Aims
Rationale for the Study
A core element in agent-based social simulation research is the analysis of emergent processes or phenomena. Identifying and understanding such processes supports the identification of both opportunities and dangers. Participatory agent-based social simulation enhances this identification by involving stakeholders in the design and evaluation of the simulation systems. While substantial work in social simulation is highly formal, participatory approaches are concerned entirely with the representation of observed actors, social processes and institutions.
The close connection between observation and modelling is an advantage over other modelling approaches such as economic modelling or system dynamics which rely on unrealistic assumptions, such as perfect or limited information. The issues of concern to the social simulation research community entail behaviour of actors and software agents in conditions where the amount of information far exceeds the information processing capacities of the actors or agents.
The compositional methodology used here entails the software representation of agents at different grains of analysis. The purpose of a coarse grain analysis is to reduce the number of entities being considered so that "manageable" numbers of relationships can be represented. Nonetheless, understanding reality at a coarse grain requires a corresponding analysis of behaviour at a finer grain with more detailed specifications of the components of the coarse grained models. Finding consistent models at different grains will facilitate the explication of emergent macro outcomes from micro behaviour and how these macro outcomes themselves constrain the micro behaviour. Modelling emergence is a common feature of ABSS research while the relationship between individuals and social structures has been well explored by sociologists both formally (Conte, Castelfranchi) and qualitatively (Giddens, Bell, Law).
Ensuring the model is a good representation of the real phenomena is the point of validation. It implies a homomorphic mapping from the data-extracted relations to the model characteristics. Compositional methodology demonstrate at this point that it also allows intermediate validation and helps keeping a closeness between observations and modelling of the underlying phenomena.
The model elaboration is describing in a formal way the phenomena we observe. Nevertheless, it is not reasonable to think that any perfect representation can exist in studies of social phenomena.
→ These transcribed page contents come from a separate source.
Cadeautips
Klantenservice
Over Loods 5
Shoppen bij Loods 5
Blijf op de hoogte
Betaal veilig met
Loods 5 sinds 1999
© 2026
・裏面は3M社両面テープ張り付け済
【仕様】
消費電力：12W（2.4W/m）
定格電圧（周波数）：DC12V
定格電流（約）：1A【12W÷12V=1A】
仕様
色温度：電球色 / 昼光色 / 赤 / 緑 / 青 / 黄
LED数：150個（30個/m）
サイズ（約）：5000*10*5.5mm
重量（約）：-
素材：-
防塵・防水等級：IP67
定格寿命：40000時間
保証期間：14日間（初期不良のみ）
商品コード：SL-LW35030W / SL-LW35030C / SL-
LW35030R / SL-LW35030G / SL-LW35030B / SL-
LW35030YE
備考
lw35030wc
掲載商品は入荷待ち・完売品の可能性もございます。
This awareness leads to the implementation of random factors in order to represent hidden "side effects" or links. The means of implementing such side effects will be developed following Moss (1999). The validation process will involve stakeholder participation to identify politically sensitive issues as well as to assess the descriptive accuracy of the process representations.
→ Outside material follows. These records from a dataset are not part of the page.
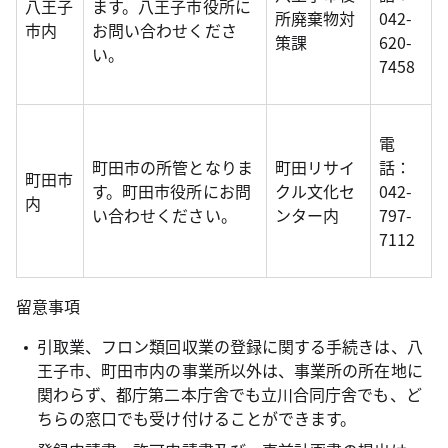
八王子
ます。八王子市役所に
所廃棄物対
042-
市内
お問い合わせくださ
策課
620-
い。
7458
電
町田市の所管となりま
町田リサイ
話：
町田市
す。町田市役所にお問
クル文化セ
042-
内
い合わせください。
ンター内
797-
7112
留意事項
引取業、フロン類回収業の登録に関する手続きは、八
王子市、町田市内の事業所以外は、事業所の所在地に
関わらず、都庁第二本庁舎でも立川合同庁舎でも、ど
ちらの窓口でも受け付けることができます。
This combination of stakeholder participation, ABSS and the compositional methodology has no precedent. Consequently, a key feature of the research will be to develop and test the new research design within the overall framework of the EU-funded FIRMA project.
Research Design
The purpose of this project is to contribute to the development of a novel research design. So far, in developing policy relevant models, the description of the underlying relevant system, whether verbal or formal, was incorrect and incomplete. It is necessary, in order to use it as a tool, to have the possibility to query a model and understand in detail the emergence of results.
The agent based approach is used and implemented in SDML, and is incorporated in the core model of the FIRMA project, resulting in a modelling technology with required characteristics. (aim 1)
This agent representation will be designed based on models derived from genetic programming application and demographic data collection and treatment. Distinguishing types of agents and selecting the relevant ones should lead to this details understanding. (aim 2)
The use of different grains is an efficient way to keep simplicity and faithfulness. A coarse grain can be specifically used for policy analysis, whereas finer grain will be more interesting for domain experts or stakeholders interventions. The latter is also the main source of information about behaviouring details, or even patterns emergence. (aim 3)
The CPM already developed genetic programming techniques with a previous project (Integrated Marketing Intelligent System). It is used to impute water demand model from numerical data. But relevant component specifications of water demand are necessary. The available numerical data in the present case includes aggregate water use for residential districts, temperature, humidity, wind speed and direction, all provided by Thames Water PLC. Several plausible models will result, and the selection will be guided by the domain experts and the stakeholders involved in the FIRMA project with respect to statistical and qualitative evidence. (aim 4)
The nature of the participatory agent-based analysis implies a close relationship with decision-makers. Consequently the comments and information exchanges between modellers and stakeholders are more likely to happen under the shape of interviews more than surveys, even if the novelty of this approach implies some uncertainties about it.
References
Bell E., 1999, The negotiation of a working role in organisational ethnography, Int. J. Social Research Methodology, vol. 2, No 1, pp. 17-37.
Castelfranchi C., 1997, Challenges for agent-based social simulation. The theory of social functions, SimSoc 1997, Cortona, Italy.
Conte R. and al., 1997, Lectures notes in economics and mathematical systems: simulating social phenomena, Springer-Verlag, Berlin.
Giddens A., 1984, The constitution of society, Cambridge, England, Polity Press.